Figure 5. Evaluation of classification model performance-test set. (A) ROC curve for internal test set; (B) PR curve for internal test set. The explanation of the coordinate axes and the full names of their abbreviations can be seen in Figure 4.

Calibration curve analysis confirmed that the AutoML model exhibited significantly better calibration performance than other models, achieving the lowest Brier scores in both the training set (0.094) and the external test set (0.124), as illustrated in Figure 6.

Figure 6
Two calibration curve graphs labeled (A) and (B) compare five models: LR, SVM, XGBoost, LightGBM, and AutoML. The y-axis shows observed frequency, and the x-axis shows predicted probability, with a dashed diagonal line on both graphs. Brier scores are listed for each model in the legend. AutoML scores lowest in both graphs.

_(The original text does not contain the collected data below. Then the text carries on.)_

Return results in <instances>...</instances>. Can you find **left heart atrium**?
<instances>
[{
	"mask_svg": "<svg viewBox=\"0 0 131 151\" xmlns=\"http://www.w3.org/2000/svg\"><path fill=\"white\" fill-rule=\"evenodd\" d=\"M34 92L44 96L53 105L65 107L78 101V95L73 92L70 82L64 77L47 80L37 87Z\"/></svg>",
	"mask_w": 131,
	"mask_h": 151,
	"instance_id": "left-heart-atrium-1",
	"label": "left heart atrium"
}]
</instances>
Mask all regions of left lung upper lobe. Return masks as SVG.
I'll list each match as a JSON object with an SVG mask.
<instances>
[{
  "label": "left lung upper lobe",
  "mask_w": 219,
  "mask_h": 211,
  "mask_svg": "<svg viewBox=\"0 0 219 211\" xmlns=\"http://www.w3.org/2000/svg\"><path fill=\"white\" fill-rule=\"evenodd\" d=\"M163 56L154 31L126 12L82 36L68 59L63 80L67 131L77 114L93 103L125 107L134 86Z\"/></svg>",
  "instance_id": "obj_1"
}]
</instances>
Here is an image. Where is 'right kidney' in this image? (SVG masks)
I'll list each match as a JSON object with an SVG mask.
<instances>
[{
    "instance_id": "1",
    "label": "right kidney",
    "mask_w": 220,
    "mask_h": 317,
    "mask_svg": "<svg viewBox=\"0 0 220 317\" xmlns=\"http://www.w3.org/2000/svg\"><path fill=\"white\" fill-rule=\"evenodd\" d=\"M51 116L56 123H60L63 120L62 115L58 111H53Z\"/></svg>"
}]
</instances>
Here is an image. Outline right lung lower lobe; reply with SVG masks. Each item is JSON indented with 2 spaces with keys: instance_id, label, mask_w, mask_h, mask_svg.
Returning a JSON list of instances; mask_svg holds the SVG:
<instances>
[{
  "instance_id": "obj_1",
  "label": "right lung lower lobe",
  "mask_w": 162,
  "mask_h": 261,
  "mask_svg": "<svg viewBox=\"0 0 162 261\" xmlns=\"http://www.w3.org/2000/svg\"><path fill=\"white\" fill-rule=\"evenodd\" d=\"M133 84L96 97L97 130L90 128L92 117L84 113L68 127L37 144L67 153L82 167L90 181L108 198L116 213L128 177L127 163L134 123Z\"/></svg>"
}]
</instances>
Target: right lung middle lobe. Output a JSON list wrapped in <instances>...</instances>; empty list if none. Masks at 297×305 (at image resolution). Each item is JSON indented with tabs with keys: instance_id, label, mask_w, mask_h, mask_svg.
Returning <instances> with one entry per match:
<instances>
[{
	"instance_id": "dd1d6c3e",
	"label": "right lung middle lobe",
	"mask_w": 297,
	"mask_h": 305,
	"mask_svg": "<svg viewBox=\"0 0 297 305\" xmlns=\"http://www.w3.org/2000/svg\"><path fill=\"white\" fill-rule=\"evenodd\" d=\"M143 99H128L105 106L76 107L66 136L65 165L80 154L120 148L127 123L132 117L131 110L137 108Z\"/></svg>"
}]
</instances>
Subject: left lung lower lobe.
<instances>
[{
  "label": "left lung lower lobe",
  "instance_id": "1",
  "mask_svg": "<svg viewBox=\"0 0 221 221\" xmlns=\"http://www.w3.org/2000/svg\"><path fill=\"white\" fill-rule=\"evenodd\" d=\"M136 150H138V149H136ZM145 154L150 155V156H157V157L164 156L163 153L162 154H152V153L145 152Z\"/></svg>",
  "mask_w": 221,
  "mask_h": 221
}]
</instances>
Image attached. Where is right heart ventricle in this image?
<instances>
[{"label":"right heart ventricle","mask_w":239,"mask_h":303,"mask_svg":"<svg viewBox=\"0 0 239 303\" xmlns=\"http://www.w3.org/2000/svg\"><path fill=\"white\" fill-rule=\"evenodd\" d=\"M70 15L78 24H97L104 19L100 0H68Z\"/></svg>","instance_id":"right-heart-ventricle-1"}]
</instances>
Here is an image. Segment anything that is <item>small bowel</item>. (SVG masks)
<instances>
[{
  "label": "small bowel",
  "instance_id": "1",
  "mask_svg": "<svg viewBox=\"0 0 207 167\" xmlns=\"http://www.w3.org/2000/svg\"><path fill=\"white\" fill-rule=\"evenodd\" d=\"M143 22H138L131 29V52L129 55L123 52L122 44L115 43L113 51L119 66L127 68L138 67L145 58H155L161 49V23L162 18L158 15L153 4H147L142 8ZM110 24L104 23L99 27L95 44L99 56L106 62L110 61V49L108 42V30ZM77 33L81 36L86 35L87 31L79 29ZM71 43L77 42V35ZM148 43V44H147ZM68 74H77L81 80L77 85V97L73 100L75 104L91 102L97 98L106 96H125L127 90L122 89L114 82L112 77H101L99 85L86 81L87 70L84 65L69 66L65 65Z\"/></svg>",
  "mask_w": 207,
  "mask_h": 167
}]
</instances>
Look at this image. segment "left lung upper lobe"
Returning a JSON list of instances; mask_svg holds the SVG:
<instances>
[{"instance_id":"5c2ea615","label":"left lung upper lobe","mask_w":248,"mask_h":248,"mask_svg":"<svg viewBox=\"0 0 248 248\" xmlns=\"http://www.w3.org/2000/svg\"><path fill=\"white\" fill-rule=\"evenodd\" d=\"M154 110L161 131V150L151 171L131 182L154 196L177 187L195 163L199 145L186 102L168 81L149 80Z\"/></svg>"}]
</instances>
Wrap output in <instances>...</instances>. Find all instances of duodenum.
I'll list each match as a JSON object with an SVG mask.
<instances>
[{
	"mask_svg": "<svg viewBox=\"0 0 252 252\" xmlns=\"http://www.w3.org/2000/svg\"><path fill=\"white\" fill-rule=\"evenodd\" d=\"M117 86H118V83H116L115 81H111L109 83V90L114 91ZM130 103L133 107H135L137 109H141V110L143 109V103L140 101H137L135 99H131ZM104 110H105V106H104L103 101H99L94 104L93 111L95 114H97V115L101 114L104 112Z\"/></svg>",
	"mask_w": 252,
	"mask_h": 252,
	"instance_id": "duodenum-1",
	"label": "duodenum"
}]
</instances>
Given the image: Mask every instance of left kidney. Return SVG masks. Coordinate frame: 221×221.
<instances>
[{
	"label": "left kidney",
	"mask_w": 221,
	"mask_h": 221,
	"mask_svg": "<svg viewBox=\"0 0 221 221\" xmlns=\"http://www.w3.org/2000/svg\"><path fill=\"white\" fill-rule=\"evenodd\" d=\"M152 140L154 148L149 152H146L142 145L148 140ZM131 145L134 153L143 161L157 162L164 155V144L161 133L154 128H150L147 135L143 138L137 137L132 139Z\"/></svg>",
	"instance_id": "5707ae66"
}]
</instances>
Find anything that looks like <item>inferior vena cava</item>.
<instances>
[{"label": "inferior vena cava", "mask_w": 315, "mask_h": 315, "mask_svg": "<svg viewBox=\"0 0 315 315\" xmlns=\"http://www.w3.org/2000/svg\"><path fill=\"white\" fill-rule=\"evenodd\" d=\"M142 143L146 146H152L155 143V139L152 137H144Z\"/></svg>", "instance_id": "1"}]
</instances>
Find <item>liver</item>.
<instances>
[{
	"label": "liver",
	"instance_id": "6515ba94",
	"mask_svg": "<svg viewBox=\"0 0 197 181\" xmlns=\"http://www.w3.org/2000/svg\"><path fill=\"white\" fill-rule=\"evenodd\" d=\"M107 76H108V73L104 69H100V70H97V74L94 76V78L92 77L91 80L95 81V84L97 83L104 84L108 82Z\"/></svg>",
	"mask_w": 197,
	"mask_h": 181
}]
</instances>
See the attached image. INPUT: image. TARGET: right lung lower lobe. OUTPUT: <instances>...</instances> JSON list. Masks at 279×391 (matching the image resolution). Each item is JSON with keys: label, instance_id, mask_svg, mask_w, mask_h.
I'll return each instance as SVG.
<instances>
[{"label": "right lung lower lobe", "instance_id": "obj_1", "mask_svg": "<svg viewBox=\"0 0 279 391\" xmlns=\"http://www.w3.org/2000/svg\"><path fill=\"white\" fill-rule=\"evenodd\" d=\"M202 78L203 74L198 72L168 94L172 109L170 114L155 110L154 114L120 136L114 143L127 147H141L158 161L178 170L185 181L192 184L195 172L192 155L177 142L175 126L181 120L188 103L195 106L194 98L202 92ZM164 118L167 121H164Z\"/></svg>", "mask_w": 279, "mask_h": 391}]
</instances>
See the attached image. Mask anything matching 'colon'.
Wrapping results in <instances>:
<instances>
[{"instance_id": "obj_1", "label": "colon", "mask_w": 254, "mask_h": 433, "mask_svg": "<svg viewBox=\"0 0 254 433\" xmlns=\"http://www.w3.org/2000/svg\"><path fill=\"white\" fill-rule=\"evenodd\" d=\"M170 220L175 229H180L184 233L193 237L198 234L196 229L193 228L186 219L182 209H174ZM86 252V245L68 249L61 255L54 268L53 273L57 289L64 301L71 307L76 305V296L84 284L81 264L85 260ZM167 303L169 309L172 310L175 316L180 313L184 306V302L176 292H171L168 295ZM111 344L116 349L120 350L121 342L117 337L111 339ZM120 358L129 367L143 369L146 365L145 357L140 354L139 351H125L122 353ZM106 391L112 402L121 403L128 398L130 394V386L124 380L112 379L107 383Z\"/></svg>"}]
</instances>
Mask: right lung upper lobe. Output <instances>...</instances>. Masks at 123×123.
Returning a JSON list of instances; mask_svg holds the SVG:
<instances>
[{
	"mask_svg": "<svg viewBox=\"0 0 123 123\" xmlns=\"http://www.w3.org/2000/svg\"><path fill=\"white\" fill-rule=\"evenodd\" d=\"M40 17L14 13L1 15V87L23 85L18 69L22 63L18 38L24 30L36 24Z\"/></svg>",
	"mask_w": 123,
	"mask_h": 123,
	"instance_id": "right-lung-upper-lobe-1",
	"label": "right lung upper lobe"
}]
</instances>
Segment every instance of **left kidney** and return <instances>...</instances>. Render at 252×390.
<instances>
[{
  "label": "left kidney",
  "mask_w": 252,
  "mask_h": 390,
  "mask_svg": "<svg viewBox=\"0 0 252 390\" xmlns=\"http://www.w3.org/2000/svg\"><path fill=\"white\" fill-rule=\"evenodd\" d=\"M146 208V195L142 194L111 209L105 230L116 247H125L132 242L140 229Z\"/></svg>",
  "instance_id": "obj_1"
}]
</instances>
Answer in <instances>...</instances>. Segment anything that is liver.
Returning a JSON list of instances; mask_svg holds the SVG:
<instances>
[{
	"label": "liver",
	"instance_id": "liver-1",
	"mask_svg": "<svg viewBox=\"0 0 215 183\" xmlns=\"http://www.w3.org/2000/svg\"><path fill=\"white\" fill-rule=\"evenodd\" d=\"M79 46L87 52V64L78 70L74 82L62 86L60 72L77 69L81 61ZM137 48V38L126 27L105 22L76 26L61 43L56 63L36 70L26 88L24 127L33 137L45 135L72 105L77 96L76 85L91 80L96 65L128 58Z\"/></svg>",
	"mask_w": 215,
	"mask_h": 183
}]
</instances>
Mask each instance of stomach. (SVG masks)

Figure 6. Calibration curve analysis of predictive models. (A) Training set; (B) External test set.

3.4 Evaluation of regression model performance

The postoperative BRSQ score was 88.65 ± 18.43 in the training set and 89.63 ± 19.21 in the test set. Statistical analysis revealed no statistically significant differences (p > 0.05) between the training and test sets for these indicators, confirming their comparability.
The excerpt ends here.